Course à la réussite
Les dirigeants de l’école demandaient toujours plus à leurs salariés. Journées à rallonge, ordres toujours plus nombreux, surcharge de travail... sans compensation ni reconnaissance. Une assistante pédagogique devait par exemple s’occuper de deux promotions, c’est-à-dire 650 élèves. Ceux qui osaient se plaindre étaient déclassés, humiliés. "On arrive à tenir des propos et à avoir des comportements qui visent à rabaisser et à fragiliser la personne ", dénonce Hubert Delarue, avocat de 4 des 7 plaignants. "Vous n’arrêtez pas de vous plaindre, êtes-vous si capable que ça, vous êtes dépressive eh bien suicidez-vous si ça ne va pas" … Il y a notamment des notes échangées entre certains responsables de l’école qui écrivent qu’ils frisent l’illégalité et on voit qu’il y a une forme d’inquiétude qui se fait jour ", note l’avocat. Peu de temps après le suicide de l’une des salariés de Sup de Co, une enquête de la médecine du travail a mis en évidence la grande souffrance psychologique des employés de l'école : un salarié sur cinq faisait état d'un mal-être et d'une situation de stress très importante.
Les dirigeants poursuivis
Sur le banc des prévenus prendront place quatre dirigeants de cette école. Principal accusé le directeur général de l'établissement, Jean-Louis Mutte. Avec trois de ses collègues, il est poursuivi pour ces faits de harcèlement.
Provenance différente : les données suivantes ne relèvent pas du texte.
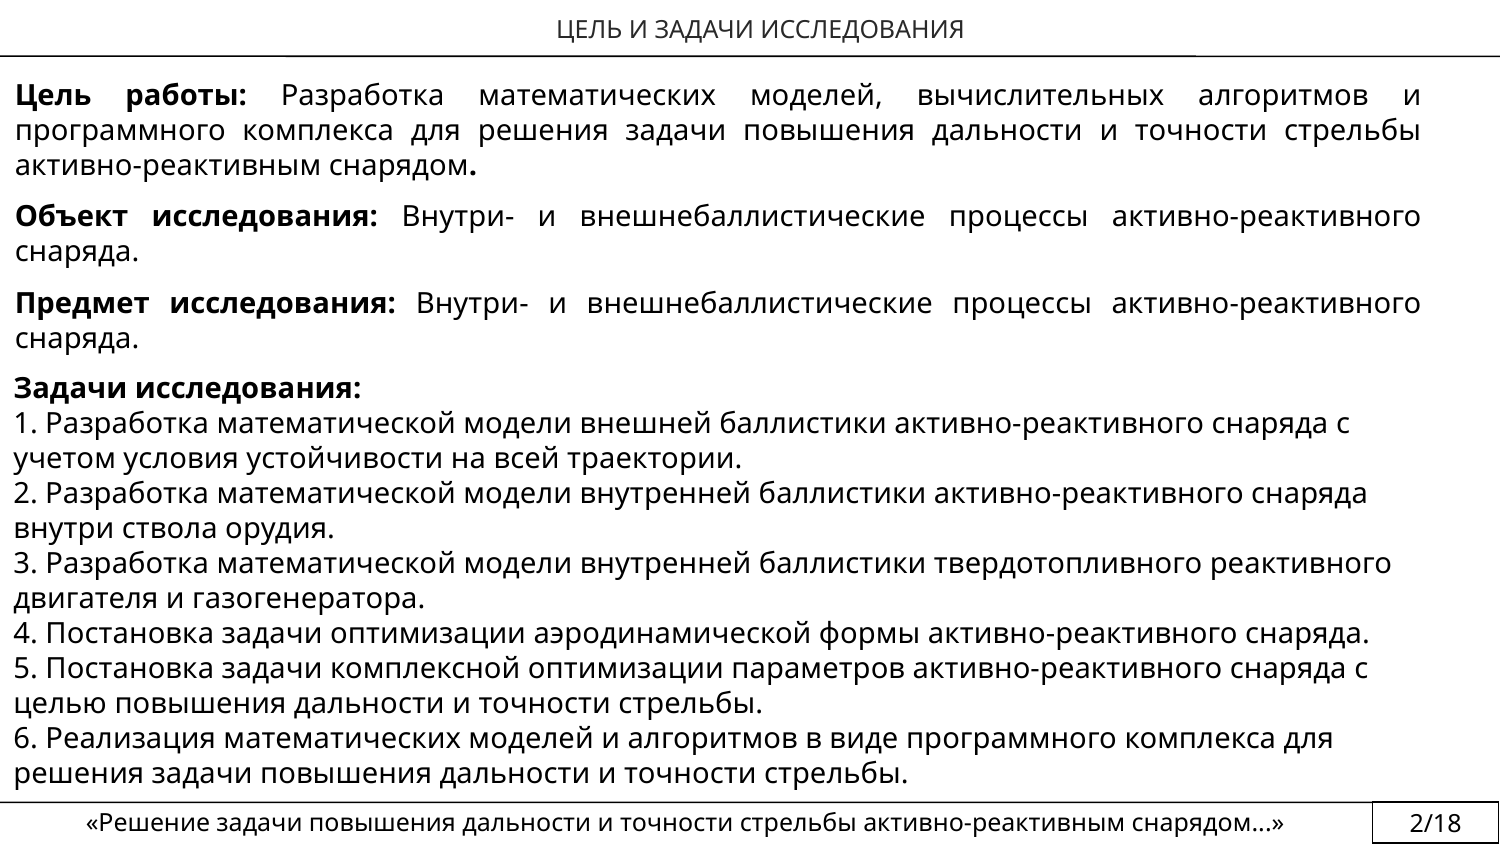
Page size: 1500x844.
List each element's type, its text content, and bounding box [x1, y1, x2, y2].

text_box Задачи исследования: 1. Разработка математической модели внешней баллистики активно-реактивного снаряда с учетом условия устойчивости на всей траектории. 2. Разработка математической модели внутренней баллистики активно-реактивного снаряда внутри ствола орудия. 3. Разработка математической модели внутренней баллистики твердотопливного реактивного двигателя и газогенератора. 4. Постановка задачи оптимизации аэродинамической формы активно-реактивного снаряда. 5. Постановка задачи комплексной оптимизации параметров активно-реактивного снаряда с целью повышения дальности и точности стрельбы. 6. Реализация математических моделей и алгоритмов в виде программного комплекса для решения задачи повышения дальности и точности стрельбы. [0, 362, 1436, 797]
text_box Объект исследования: Внутри- и внешнебаллистические процессы активно-реактивного снаряда. [0, 190, 1437, 275]
text_box ЦЕЛЬ И ЗАДАЧИ ИССЛЕДОВАНИЯ [0, 0, 1500, 56]
text_box Предмет исследования: Внутри- и внешнебаллистические процессы активно-реактивного снаряда. [0, 276, 1437, 362]
slide_number 2/18 [1372, 801, 1499, 843]
text_box «Решение задачи повышения дальности и точности стрельбы активно-реактивным снарядом...» [0, 801, 1372, 843]
text_box Цель работы: Разработка математических моделей, вычислительных алгоритмов и программного комплекса для решения задачи повышения дальности и точности стрельбы активно-реактивным снарядом. [0, 69, 1437, 189]
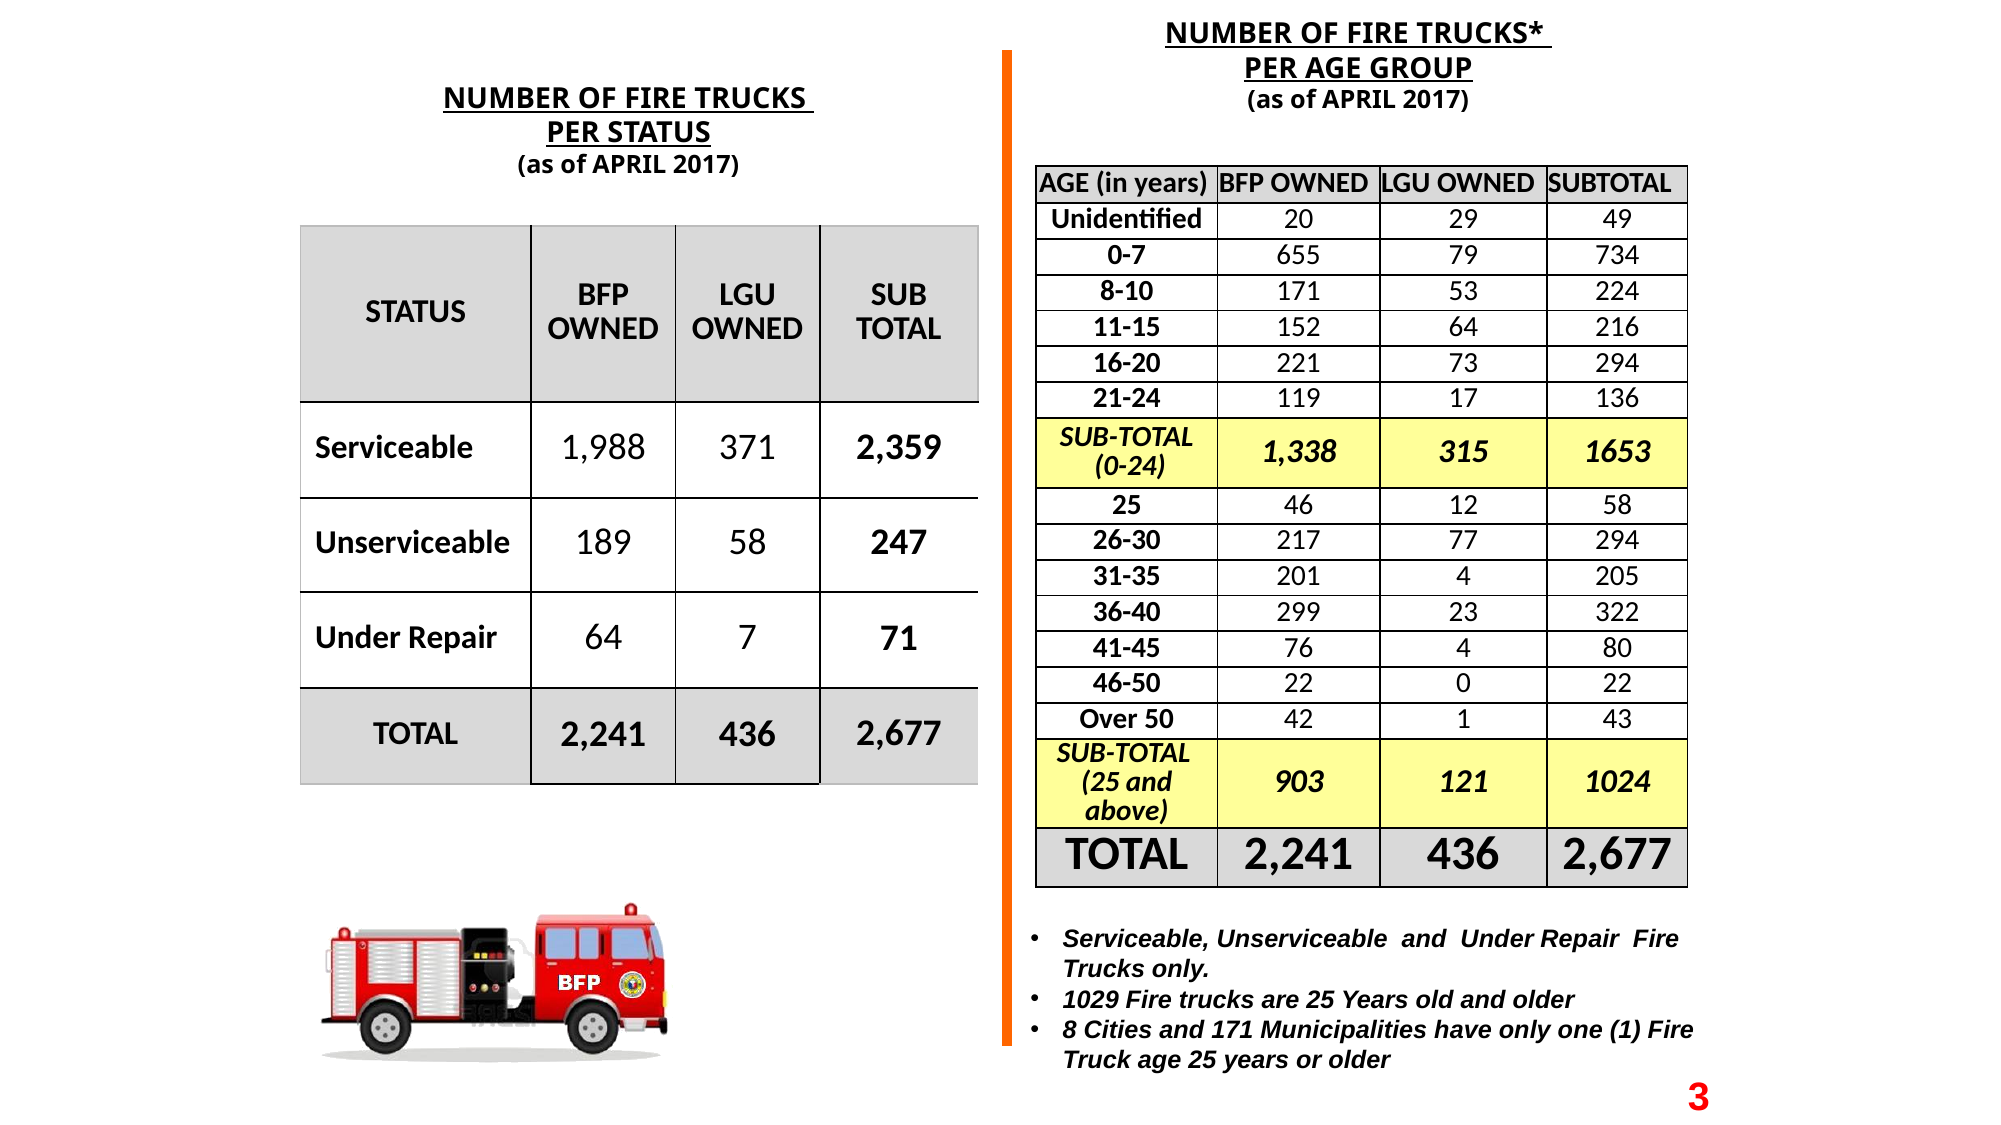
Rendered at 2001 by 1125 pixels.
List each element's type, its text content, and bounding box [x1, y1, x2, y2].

table_cell 41-45 [1037, 632, 1217, 666]
table_cell 371 [676, 403, 819, 497]
table_cell 46 [1218, 489, 1379, 523]
picture [309, 887, 676, 1076]
table_cell 655 [1218, 240, 1379, 274]
table_cell 73 [1381, 347, 1546, 381]
table_cell 46-50 [1037, 668, 1217, 702]
table_cell 8-10 [1037, 276, 1217, 310]
table_header LGU OWNED [676, 227, 819, 401]
table_cell 734 [1548, 240, 1687, 274]
table_cell 7 [676, 593, 819, 687]
table_cell 205 [1548, 561, 1687, 595]
text_box Serviceable, Unserviceable and Under Repair Fire Trucks only. 1029 Fire trucks are 25 Years old and older 8 Cities and 171 Municipalities have only one (1) Fire Truck age 25 years or older [1021, 918, 1717, 1109]
table_cell 436 [676, 689, 819, 783]
table_cell 71 [821, 593, 978, 687]
table_cell TOTAL [1037, 829, 1217, 886]
table_cell 217 [1218, 525, 1379, 559]
table_cell 121 [1381, 740, 1546, 827]
table_cell 119 [1218, 383, 1379, 417]
table_cell 58 [676, 499, 819, 591]
table_cell 2,359 [821, 403, 978, 497]
table_cell 322 [1548, 596, 1687, 630]
table_cell 20 [1218, 204, 1379, 238]
table_cell 294 [1548, 525, 1687, 559]
slide_number 3 [1392, 1065, 1736, 1125]
table_cell 77 [1381, 525, 1546, 559]
table_cell 1,988 [532, 403, 675, 497]
table_cell 79 [1381, 240, 1546, 274]
table_cell 2,677 [1548, 829, 1687, 886]
table_cell 4 [1381, 632, 1546, 666]
table_cell 201 [1218, 561, 1379, 595]
table_cell 1,338 [1218, 419, 1379, 487]
table_cell 64 [532, 593, 675, 687]
table_cell 136 [1548, 383, 1687, 417]
table_cell 12 [1381, 489, 1546, 523]
table_cell 4 [1381, 561, 1546, 595]
table_cell 11-15 [1037, 311, 1217, 345]
table_cell 2,677 [821, 689, 978, 783]
table_cell 53 [1381, 276, 1546, 310]
table_cell 43 [1548, 704, 1687, 738]
table_cell SUB-TOTAL (0-24) [1037, 419, 1217, 487]
table_cell Unidentified [1037, 204, 1217, 238]
table_cell 1653 [1548, 419, 1687, 487]
table_cell 152 [1218, 311, 1379, 345]
table_cell 247 [821, 499, 978, 591]
table_header STATUS [301, 227, 530, 401]
table_cell 903 [1218, 740, 1379, 827]
table_cell 1 [1381, 704, 1546, 738]
table_cell 171 [1218, 276, 1379, 310]
table_cell 189 [532, 499, 675, 591]
table_cell 17 [1381, 383, 1546, 417]
table_header SUB TOTAL [821, 227, 977, 401]
table_header SUBTOTAL [1548, 167, 1687, 202]
text_box NUMBER OF FIRE TRUCKS PER STATUS (as of APRIL 2017) [343, 72, 914, 187]
table_cell 36-40 [1037, 596, 1217, 630]
table_cell 294 [1548, 347, 1687, 381]
table_cell TOTAL [301, 689, 530, 783]
table_cell 216 [1548, 311, 1687, 345]
table_cell 22 [1218, 668, 1379, 702]
table_cell 0-7 [1037, 240, 1217, 274]
table_cell 49 [1548, 204, 1687, 238]
table_header BFP OWNED [1218, 167, 1379, 202]
table_cell 25 [1037, 489, 1217, 523]
table_cell 1024 [1548, 740, 1687, 827]
table_cell 31-35 [1037, 561, 1217, 595]
table_cell 22 [1548, 668, 1687, 702]
table_cell Unserviceable [301, 499, 530, 591]
table_cell 315 [1381, 419, 1546, 487]
table_cell Over 50 [1037, 704, 1217, 738]
table_cell 2,241 [532, 689, 675, 783]
table_header LGU OWNED [1381, 167, 1546, 202]
table_cell 76 [1218, 632, 1379, 666]
table_cell 26-30 [1037, 525, 1217, 559]
table_cell 29 [1381, 204, 1546, 238]
table_cell SUB-TOTAL (25 and above) [1037, 740, 1217, 827]
table_cell 58 [1548, 489, 1687, 523]
table_header BFP OWNED [532, 227, 675, 401]
table_cell 2,241 [1218, 829, 1379, 886]
table_cell 23 [1381, 596, 1546, 630]
table_cell 42 [1218, 704, 1379, 738]
table_cell 16-20 [1037, 347, 1217, 381]
table_cell 21-24 [1037, 383, 1217, 417]
table_cell Under Repair [301, 593, 530, 687]
table_cell 0 [1381, 668, 1546, 702]
table_cell 64 [1381, 311, 1546, 345]
table_cell 436 [1381, 829, 1546, 886]
table_cell 221 [1218, 347, 1379, 381]
text_box NUMBER OF FIRE TRUCKS* PER AGE GROUP (as of APRIL 2017) [1066, 7, 1651, 122]
table_cell 299 [1218, 596, 1379, 630]
table_cell Serviceable [301, 403, 530, 497]
table_cell 224 [1548, 276, 1687, 310]
table_header AGE (in years) [1037, 167, 1217, 202]
table_cell 80 [1548, 632, 1687, 666]
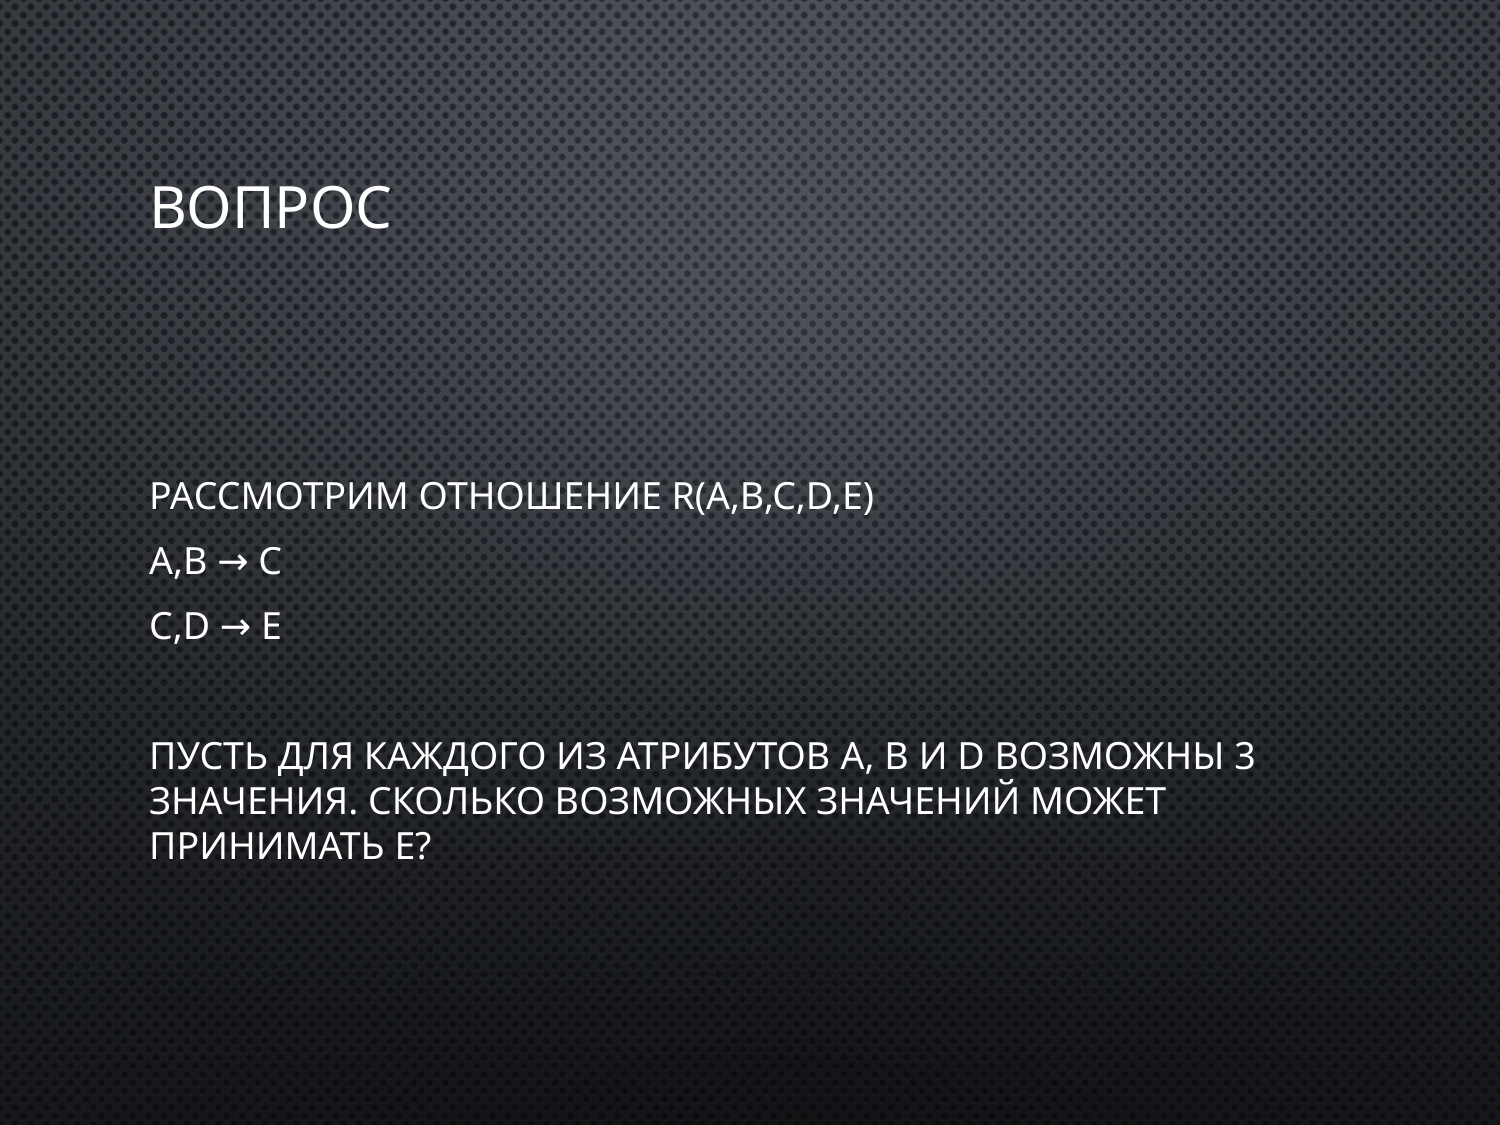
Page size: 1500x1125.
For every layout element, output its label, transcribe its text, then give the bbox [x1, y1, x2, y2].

title Вопрос [134, 97, 1367, 314]
list Рассмотрим отношение R(A,B,C,D,E) A,B → C C,D → E Пусть для каждого из атрибутов A, B и D возможны 3 значения. Сколько возможных значений может принимать E? [134, 338, 1367, 1001]
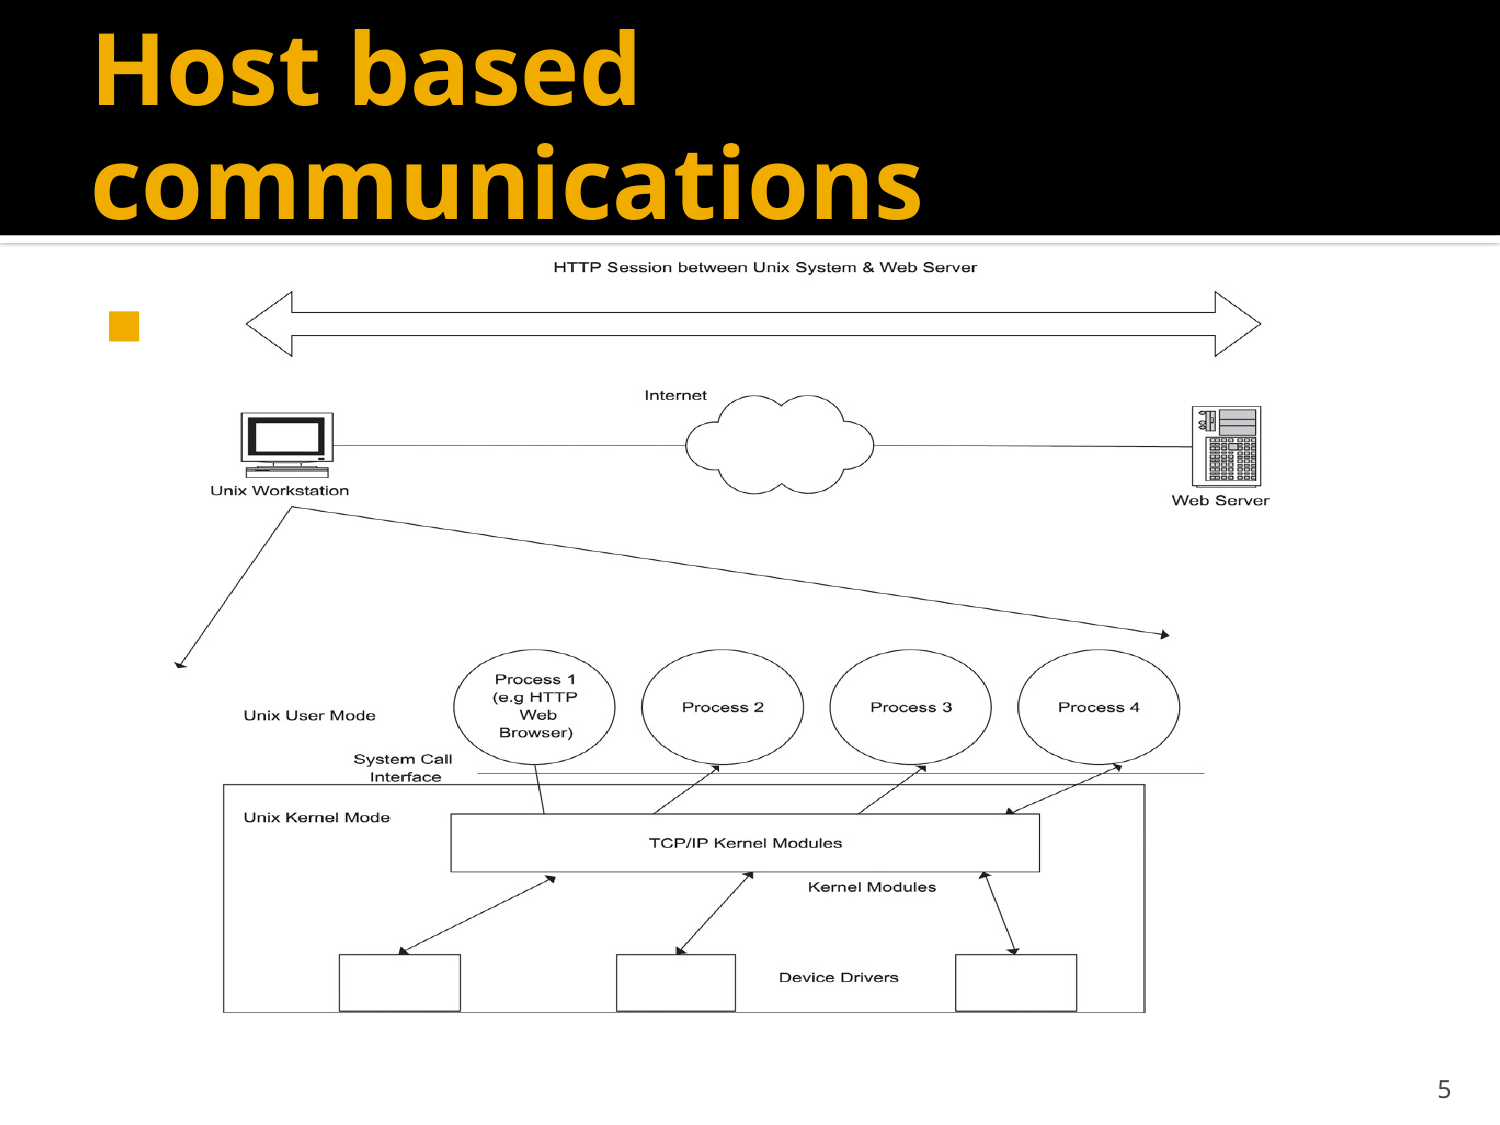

Et s’il s’exprime aujourd’hui, c’est pour dire son incompréhension face aux plaintes qui le visent. "J’ai dirigé des milliers de gens, j’ai eu la responsabilité de plus de 30.000 personnes dans des contextes qui sont très difficiles, je n’ai jamais connu ce genre de situation et j’ai toujours eu à me féliciter des relations que j’avais avec mon personnel et réciproquement. La porte de mon bureau est toujours ouverte, le tutoiement me vient assez vite. Cela facilite la communication et d’apaiser les problèmes quand il y en a. Tous ces événements sont très dommageables pour une très belle école qui tient sa place dans le monde des grandes écoles ". Et effectivement, cette affaire a porté un coup dur à l’école… En septembre 2009, avant que l’affaire n’éclate, 210 élèves sont entrés en première année à Sup de Co Amiens. Ils n’étaient que 56 à intégrer l’école à la dernière rentrée, celle de 2011.
Les sept victimes souhaitent que soit reconnue la culpabilité des dirigeants de Sup de Co, que leur souffrance soit enfin entendue. Depuis trois ans, les plaignants sont en arrêt de travail longue durée. Précisons également que les dirigeants poursuivis sont toujours en poste aujourd’hui à Sup de Co Amiens. Une situation que ne comprend pas Thierry Léger, 49 ans, ancien responsable de la maintenance des locaux, en arrêt de travail depuis février 2009. "Ils sont toujours à la direction de Sup de Co, il n’y a pas eu d’enquête, ils ont laissé ces gens-là. Le président de la CCI, quand on l’a alerté avec toutes les lettres recommandées, n’a même pas daigné répondre. Ils sont toujours en place, les mêmes ! C’est ignoble, ignoble, ignoble. Le mal qu’ils m’ont fait, je ne pardonnerai pas. On a que ça dans la tête nous, toute la journée, on n’a plus de travail pour s’occuper, on n’a que ça dans la tête, jour et nuit ". Les quatre dirigeants de l’école encourent un an de prison et 15.000 euros d’amende. L’année dernière, le procès avait été ajourné après le dépôt par l’un des avocats de la défense d’une QPC, une question prioritaire de constitutionnalité.